I imagine it a bit like this. I'm out, for an interview or whatever while he stays at home. The first thing he notices is that the bathroom really could use some cleaning, dust on the white tiles everywhere. Then, still in an okay mood, he decides that he can use his free time clean. But when he goes into the kitchen, he finds more work to do there and that's the point where he realizes that I never take out the garbage. So he cleans and his mood darkens with every dish he washes or every perfume bottle he dedusts. The anger has enough time to well up inside him until I finally come home and it discharges like a thunderstorm.

How I know that? Experience!

I've seen your frown
And it's like looking down the barrel of a gun


I swear, if looks could kill, I'd be a dead man by now. He has this certain reproachful glare that gives you shivers down your spine and that makes you want to give in instantly. But before I have the chance to justify myself or to try to soothe him, he begins.

"Do you ever do anything in the household? You again forgot to take out the garbage. Do you think it's fun to waste my free day cleaning?…"

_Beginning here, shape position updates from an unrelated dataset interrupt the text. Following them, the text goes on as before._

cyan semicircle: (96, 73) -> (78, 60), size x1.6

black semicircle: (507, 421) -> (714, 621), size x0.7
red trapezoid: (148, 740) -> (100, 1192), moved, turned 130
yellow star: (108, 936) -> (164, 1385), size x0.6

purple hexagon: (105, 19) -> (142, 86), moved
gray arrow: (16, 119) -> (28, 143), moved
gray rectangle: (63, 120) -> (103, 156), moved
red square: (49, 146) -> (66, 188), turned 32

After the first three sentences, my brains shut down and I only stare at his face and try to remind myself why I allow him to yell at me like that defenselessly.

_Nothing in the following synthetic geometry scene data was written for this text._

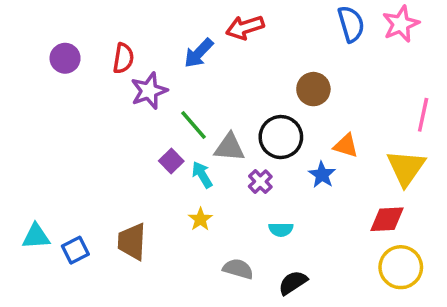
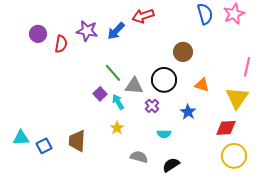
red semicircle: (123, 58) -> (61, 44), moved
purple star: (149, 91) -> (87, 31), moved, turned 30
blue star: (322, 175) -> (188, 112), moved

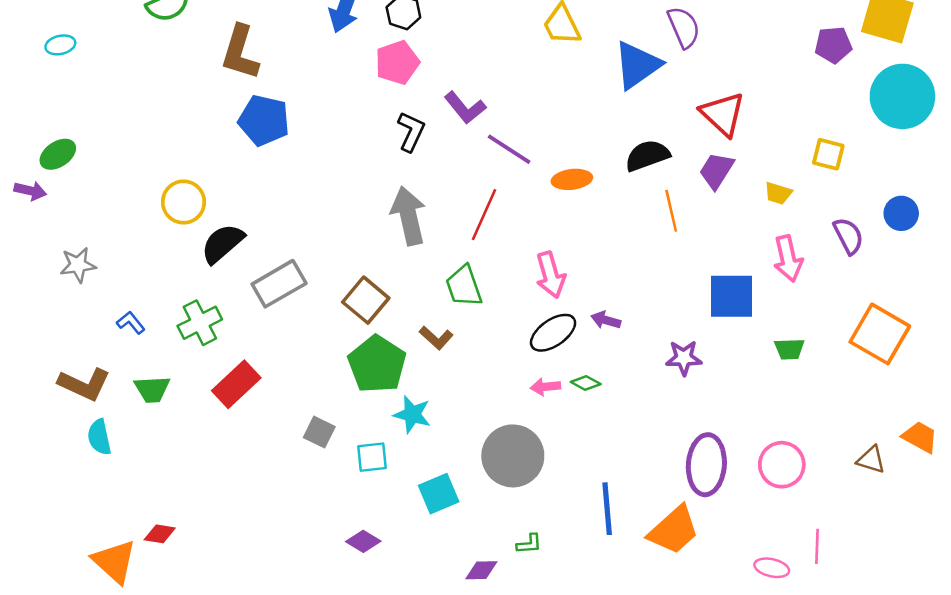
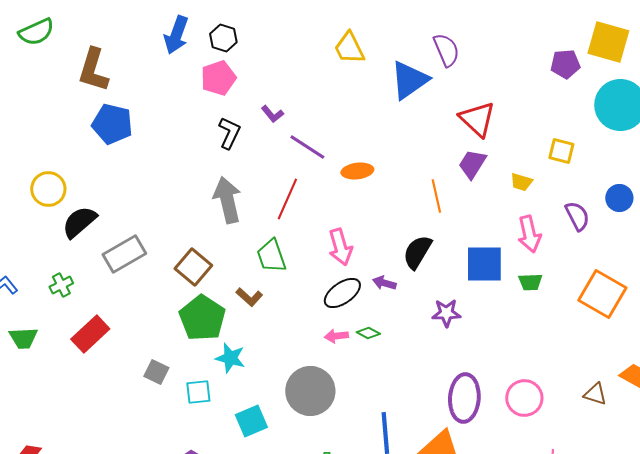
purple L-shape: (465, 108) -> (272, 114), size x0.7
black semicircle: (647, 156) -> (417, 252), moved, turned -39
green cross: (200, 323) -> (61, 285), size x0.7
green trapezoid: (789, 349) -> (530, 282), moved

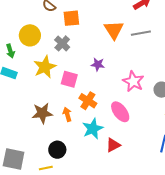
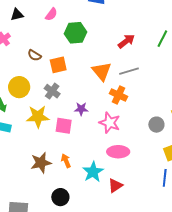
purple star: (98, 64) -> (81, 109), moved
yellow star: (45, 67) -> (38, 117), turned 30
pink star: (133, 81) -> (110, 123), moved
orange cross: (88, 101) -> (118, 95), moved
pink ellipse: (120, 112) -> (118, 152), turned -45

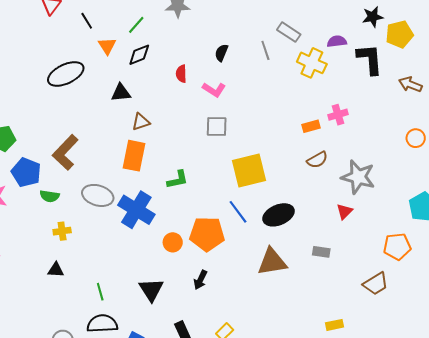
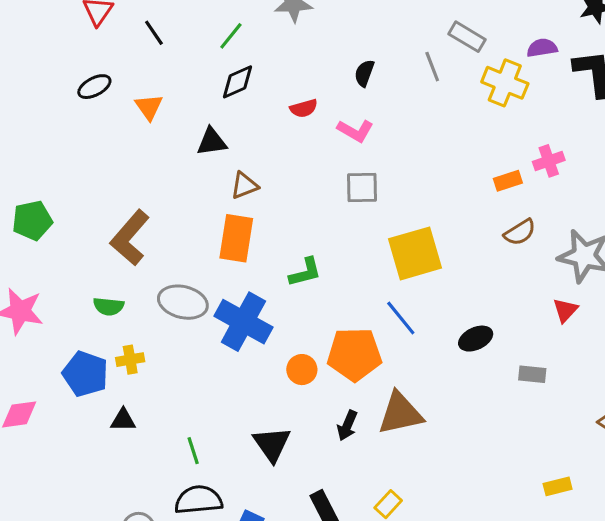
orange triangle: (107, 46) -> (149, 107), moved
black ellipse: (66, 74) -> (94, 87), moved, size x0.6
red semicircle: (181, 74) -> (304, 108), turned -102
blue pentagon: (26, 172) -> (85, 374), moved
black ellipse: (279, 215) -> (476, 339), moved, size x0.7
brown triangle: (272, 262) -> (400, 413), moved

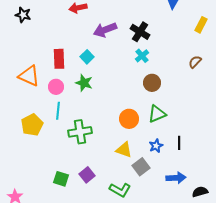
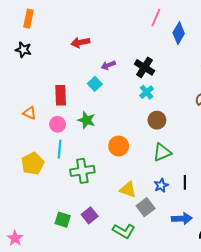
purple arrow: (105, 30) -> (108, 65), size x0.6
cyan square: (87, 57) -> (95, 84), moved
orange triangle: (29, 76) -> (30, 113), size x0.6
orange circle: (129, 119) -> (119, 146), moved

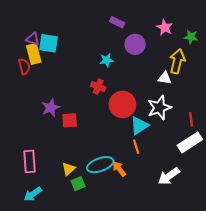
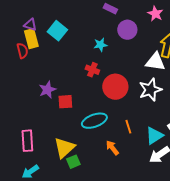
cyan square: (49, 43) -> (57, 31), moved, turned 30
white triangle: (165, 78) -> (155, 62), size x1.5
cyan triangle: (139, 126) -> (154, 136), moved
cyan ellipse: (100, 165) -> (94, 121), moved
yellow triangle: (69, 169) -> (64, 148), size x1.6

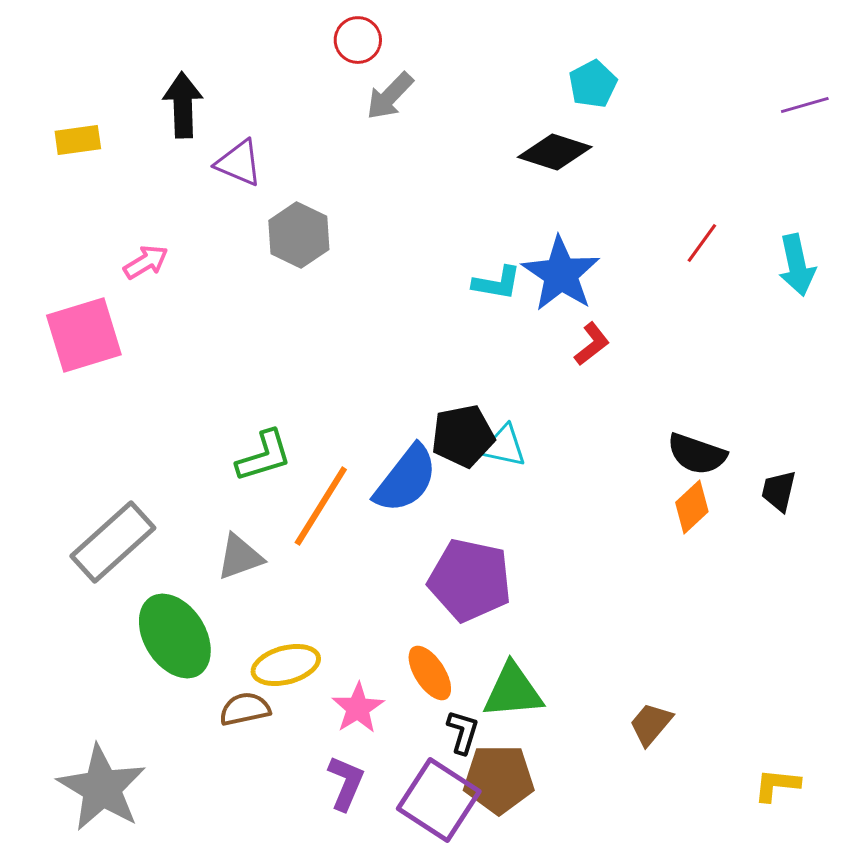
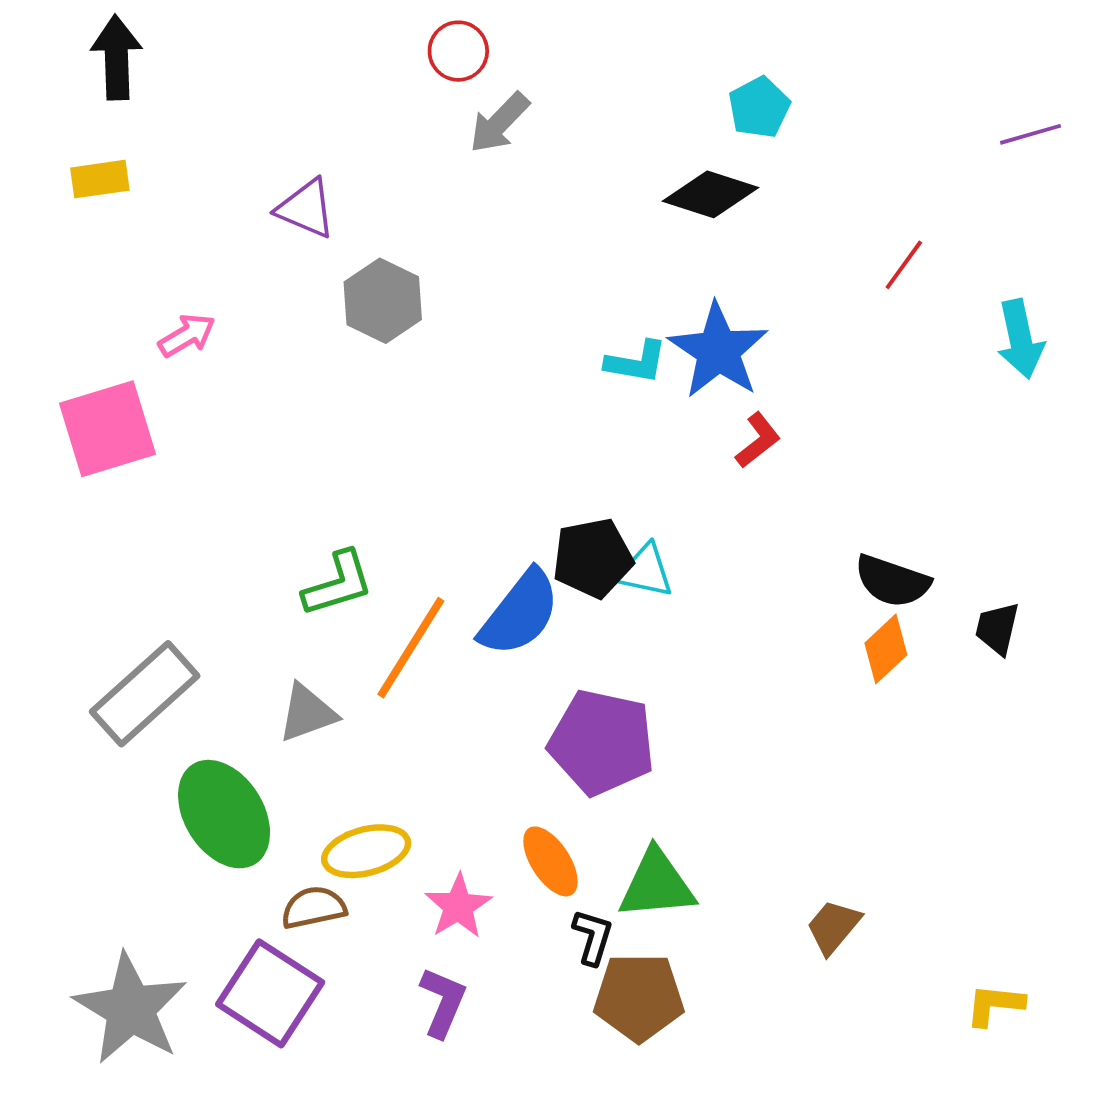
black arrow: (183, 105) -> (116, 57), moved
red line: (702, 243) -> (904, 265), moved
purple square: (439, 800) -> (270, 993), moved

Oh there's a very pleasant side to you
A side I much prefer
It's one that laughs and jokes around
Remember cuddles in the kitchen
Yeah, to get things off the ground

Oh, but it's right hard to remember that
on a day like today when you're all argumentative


Yes, that's why. Usually, he is just the perfect partner, protective, caring, fun, the brains of the relationship. While he keeps on telling me off, I just hang my head a bit and try to look like the perfect picture of misery, apologetic and sorry. When he's in this certain mood, it doesn't make any sense to reason with him. My motto: Grit your teeth and get on with it!

When the first outpour has ceased, silence lands between us. He now waits for me to apologize, but the problem is, there is no such thing as the right words.

Oh I'm in trouble again, aren't I
I thought as much
Cause you turned over there
Pulling that silent disappointment face
The one that I can't bear


See, with time, I learned to deal with this and it doesn't even bother me anymore. I mean, we all have our moments where we just need to let off some steam because something annoys us and this is my man's way. I only have to be careful not to start laughing. I did that once and you can't imagine what consequences it had. I won't go there now, just let me assure you that it wasn't nice…

It's like the fight of wills. Who gives in first. These arguments always follow the same patterns and like I said, nowadays they mostly amuse me. This look on his face is something I will never get used to tough. The look and the silence that weighs heavy on my shoulders. So finally, I am the one to raise my head and search for his gaze.

"I'm sorry."

Now if you think that this is enough, you're majorly wrong. No, this is just grist for the mill of his anger which he now tries to compensate by looking as reproachful as possible and then suddenly tell me that I don't care for him and our relationship, that I don't do anything to help him with the daily routines.

And I can't be arsed to carry on in this debate
That reoccurs, oh when you say I don't care
but of course I do, yeah I clearly do!


So now you may ask why I endure this without fighting back, right? Well, first off all, because I dearly love him and know this will be over in a moment. Second, because he is partly right. And third, because he always regrets his unjustified anger later and, let's face it, make-up sex is the best.